Over the past 10 years working in the HR tech and employee engagement software industry, I’ve formulated a philosophy on how to effectively engage employees, which I call the employee engagement bridge.

Pay and benefits are no longer enough to ensure employee engagement. Though they create a solid foundation, you also need to consider the well-being of your employees. Even that will not be enough. Many other aspects of your business will factor into engagement as well: open and honest communication; purpose, meaning, and values; leadership and management; job design; recognition; learning and development; and workspace.

[Glenn Elliott]
[Glenn Elliott]

Engagement is essential to the success of a company. This is not, like many people believe, because they will devote their discretionary time to work, but for three main reasons: engaged employees make better decisions because they understand more; engaged employees are more productive because they like, or love, what they are doing; and engaged employees innovate more, because they want their organization to succeed. Basically, engaged employees think in terms of the long-term results of the company.

I always say you cannot force employee engagement, but you can influence it. Employee engagement starts with company culture. What you do, and what you encourage your employees to do, will ripple through the company. It’s important that leadership doesn’t just express what you believe the company culture should be. You need to truly live and breathe your culture within the company. If you say you have open and honest communication, you need to follow through on that no matter what to prevent your employees from losing faith and trust in you. If you say, “In this company we believe...” and then leadership is doing something entirely different, why would the rest of the company follow through on what it is said that company believes?

You might be surprised to learn that one way to drastically increase employee engagement is incredibly simple: say thank you. People who feel appreciated will work harder. It’s simple really – would you feel like helping someone or something succeed if you felt unappreciated?
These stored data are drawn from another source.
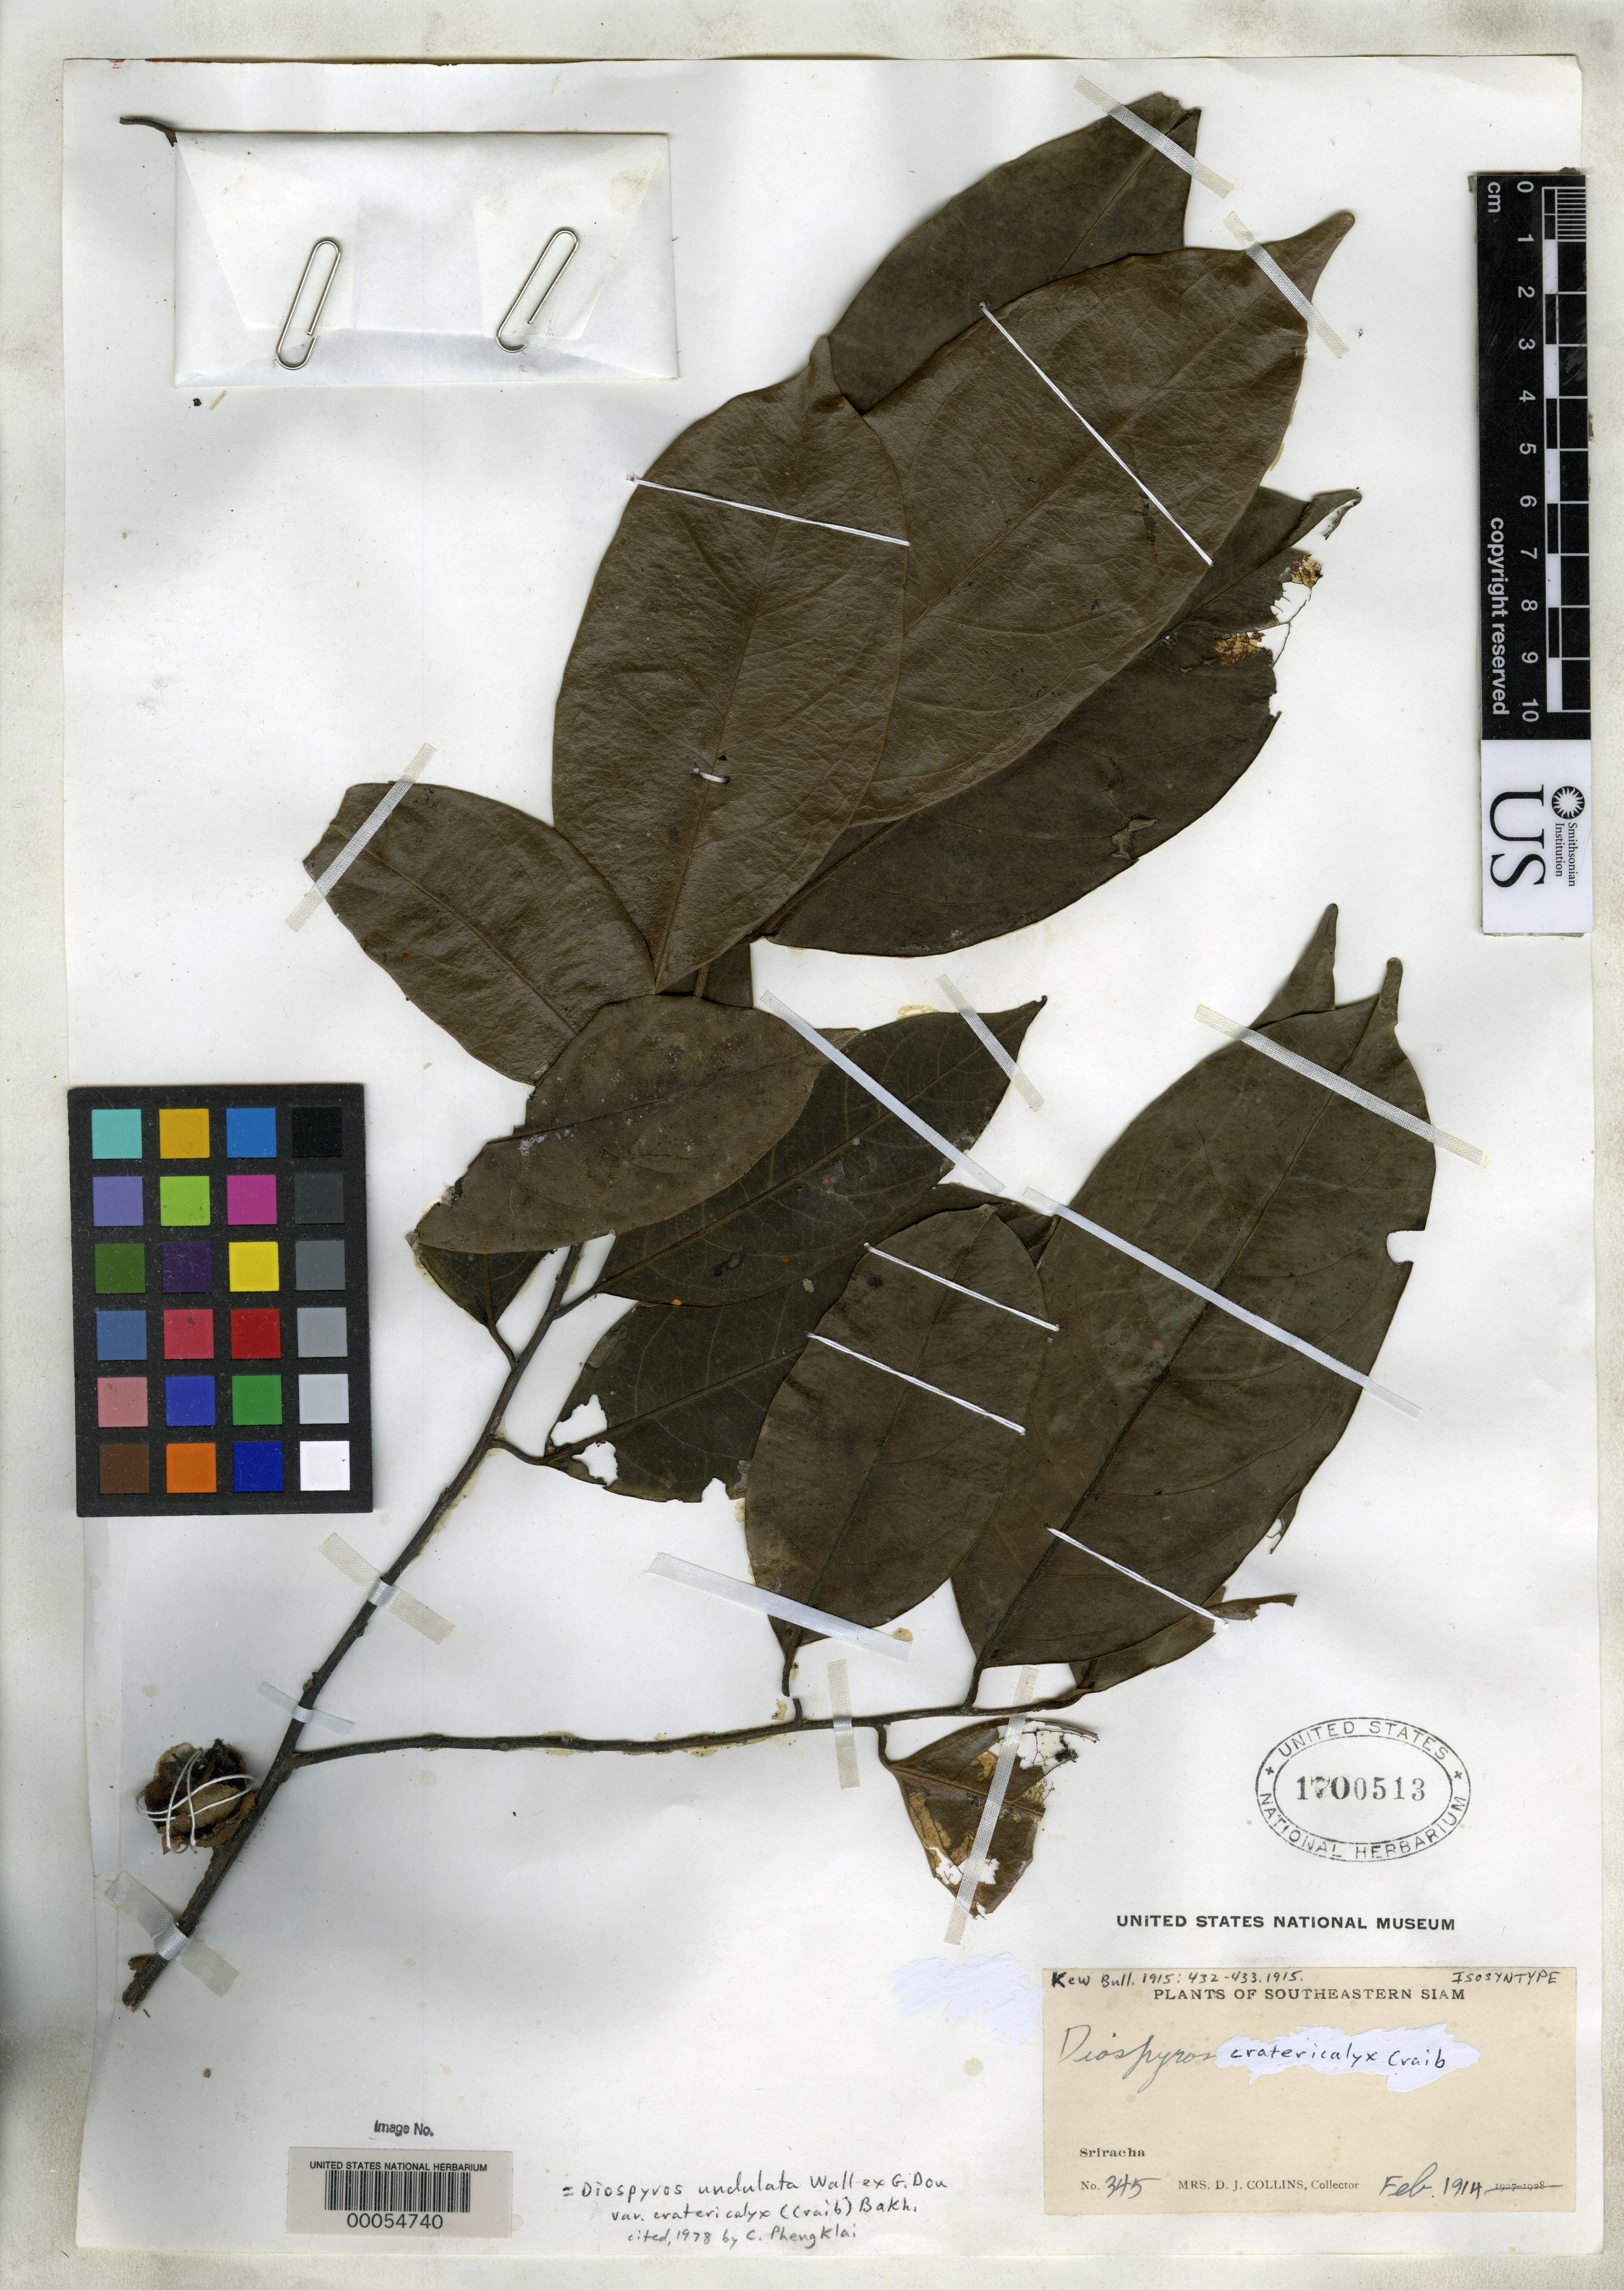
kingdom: Plantae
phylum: Tracheophyta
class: Magnoliopsida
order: Ericales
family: Ebenaceae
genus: Diospyros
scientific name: Diospyros cratericalyx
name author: Craib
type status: Isosyntype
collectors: Mrs. D. J. Collins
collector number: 345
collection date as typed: Feb 1914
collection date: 1914-02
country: Thailand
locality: Sriracha.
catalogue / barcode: US 1700513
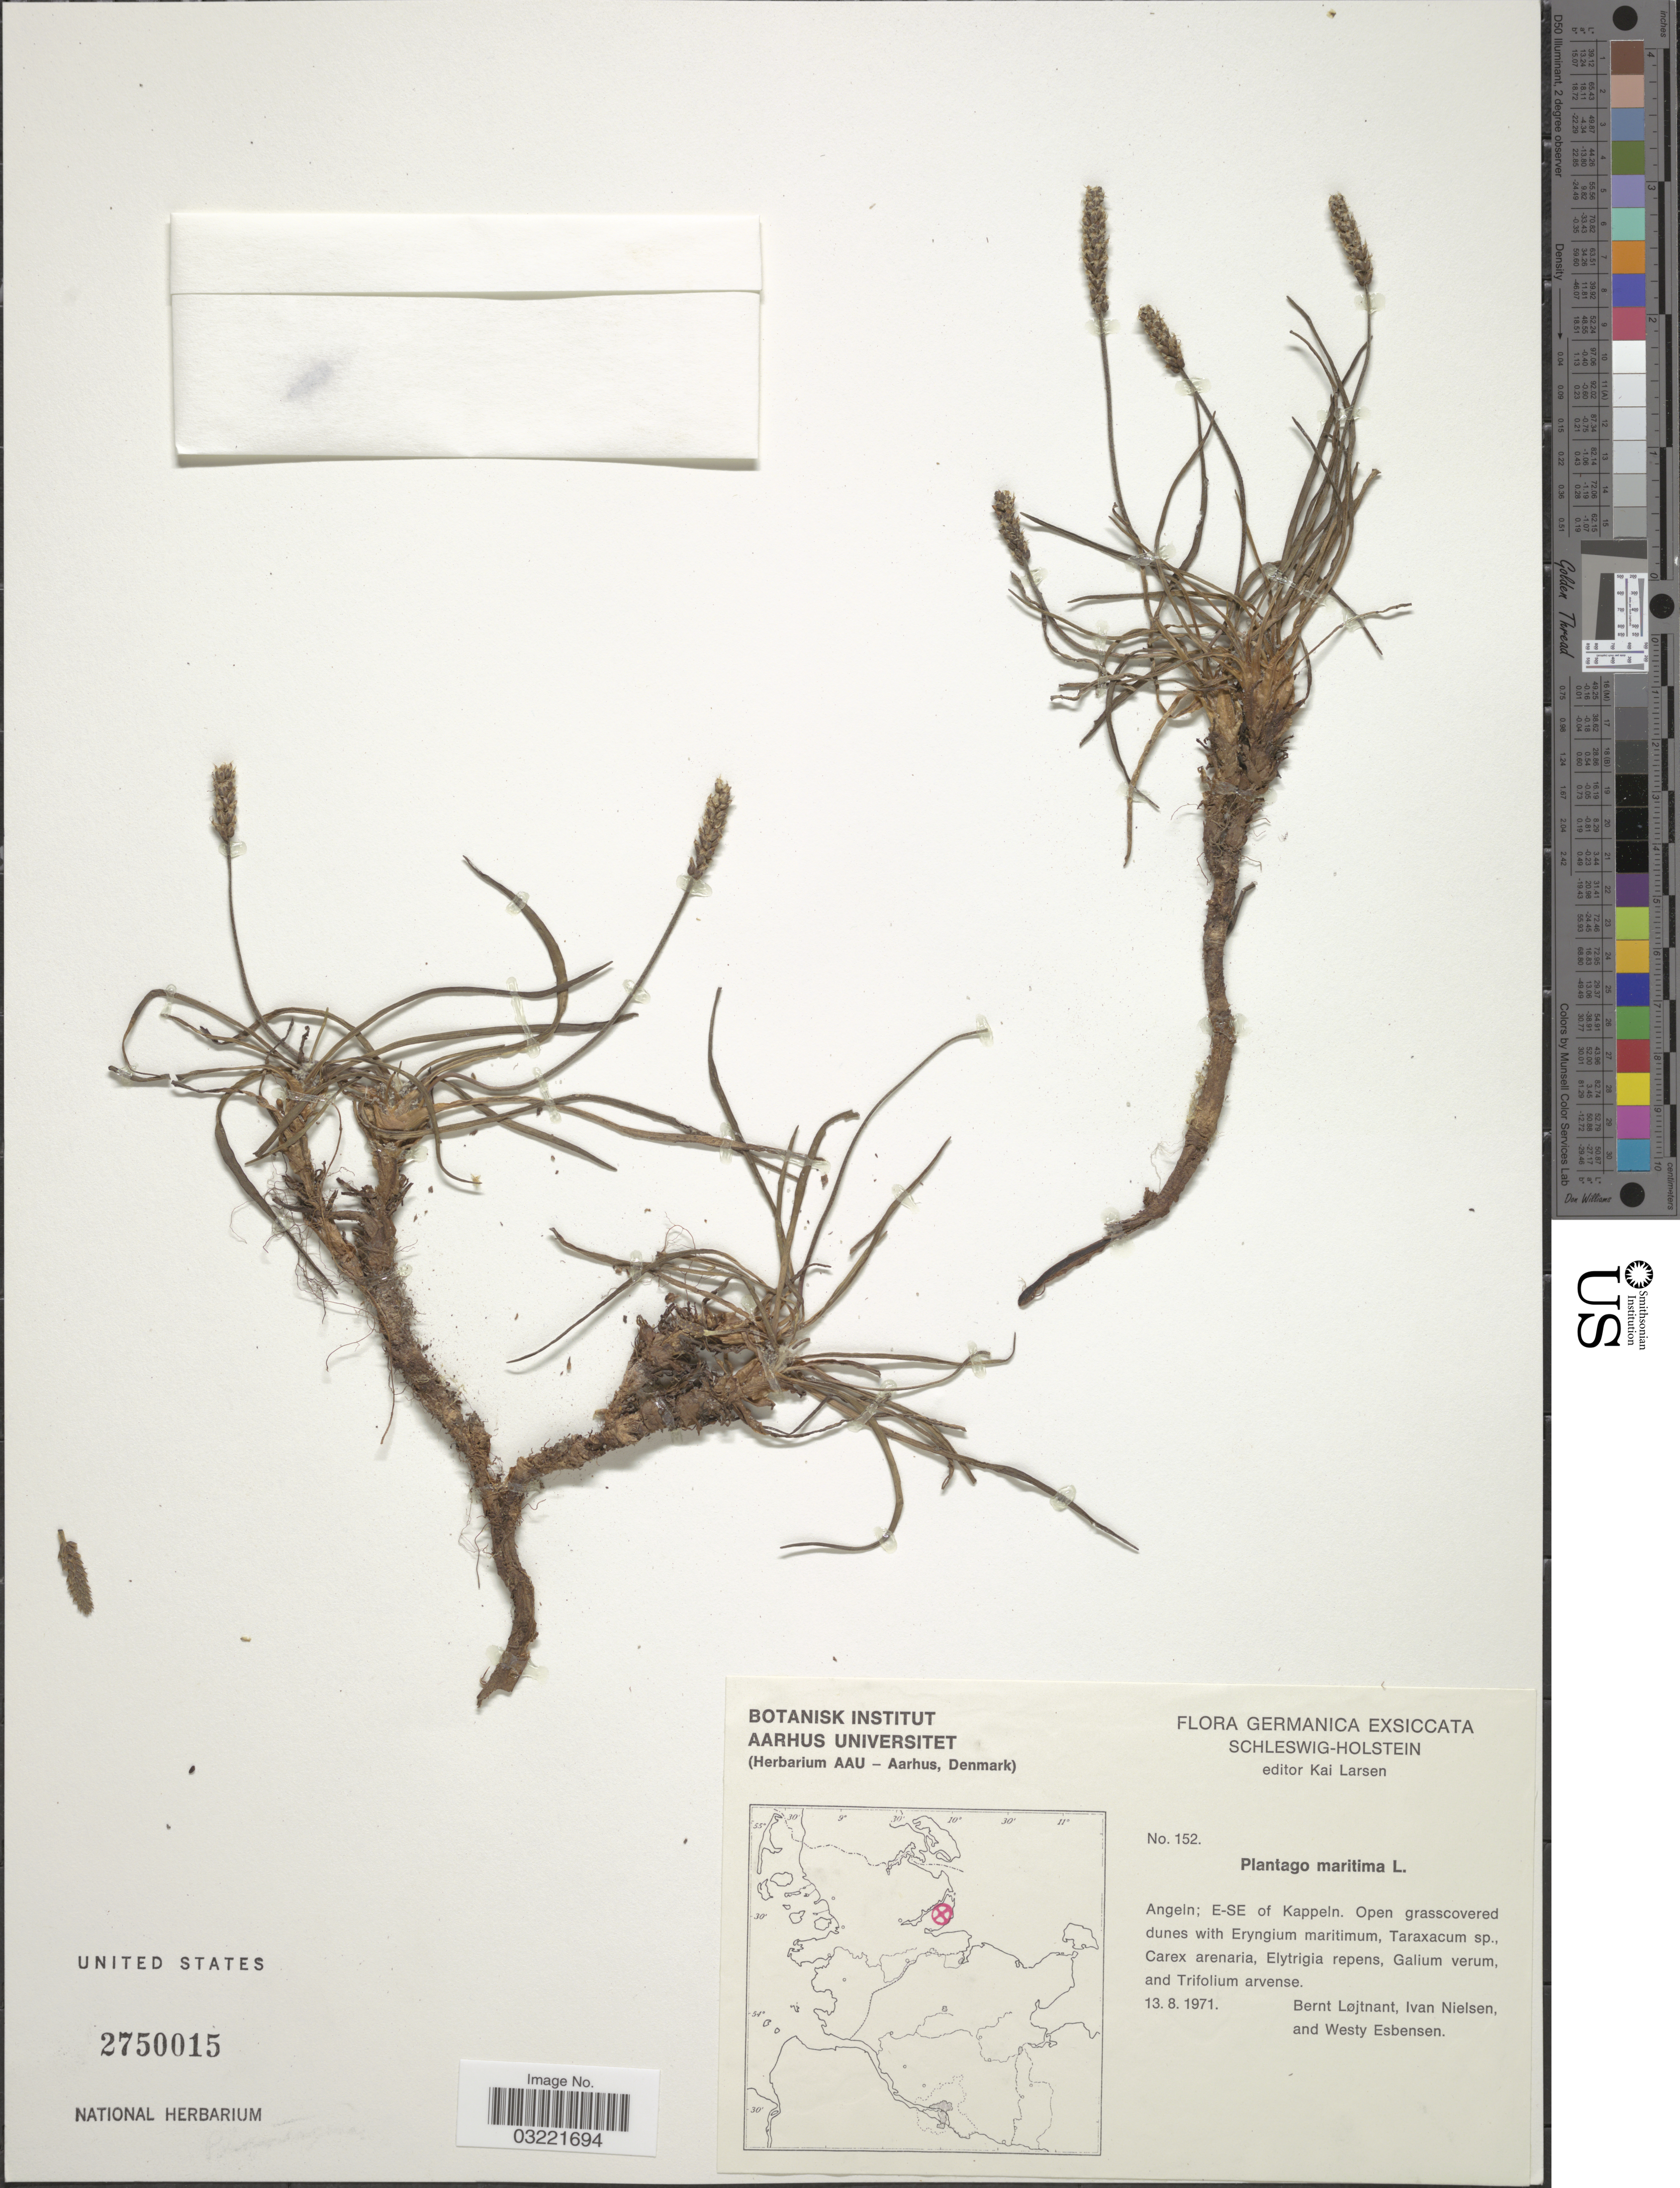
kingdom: Plantae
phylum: Tracheophyta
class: Magnoliopsida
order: Lamiales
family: Plantaginaceae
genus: Plantago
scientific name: Plantago maritima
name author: L.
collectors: B. Löjtnant, I. C. Nielsen & W. Esbensen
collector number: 152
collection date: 1971-08-13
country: Germany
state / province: Schleswig-Holstein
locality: Angein; E-SE of Kappeln.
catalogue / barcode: US 2750015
But when was the last time that you were thanked, or that you’ve thanked someone else?

Some people believe that recognition needs to be structured and have monetary value. Simply not true. There was one time early in my career that I was given an award with a monetary bonus attached for a job well done on a project I had worked on. It needed to go through an approval process and it took so long that by the time I actually received the award, I couldn’t even remember why I’d received it. That’s not very motivating, is it?

Recognition does not need to be something so large that it needs to go through an approval process. It does not need to come with a big ceremony and a press photo. It can be as simple as a thank you note or a quick email. At Reward Gateway, we have e-cards that we send internally, to say “good job” or “thanks!” It’s something so simple, but employees love sending and receiving them. It creates a sense of community and shows that we appreciate each other.

It doesn’t need to be when you feel someone goes above and beyond, either – though you definitely should then. It can be a simple daily thank you, or a “thank you for everything you’ve done this quarter.” You can change someone’s entire day just by saying thank you. The smile alone is well worth the effort.

Recognition also helps with something else that is very important to your business’s success: retention. People working in a culture of gratitude and know that their efforts are appreciated are not likely to want to leave. Don’t you want to be part of a company where your employees can come in and say they turned down a very good job offer because they’d genuinely prefer to stay with you at your company? They’ll care more, and their desire to succeed will line up with the company’s success.

Employee engagement is a choice. Is it one you can afford not to make?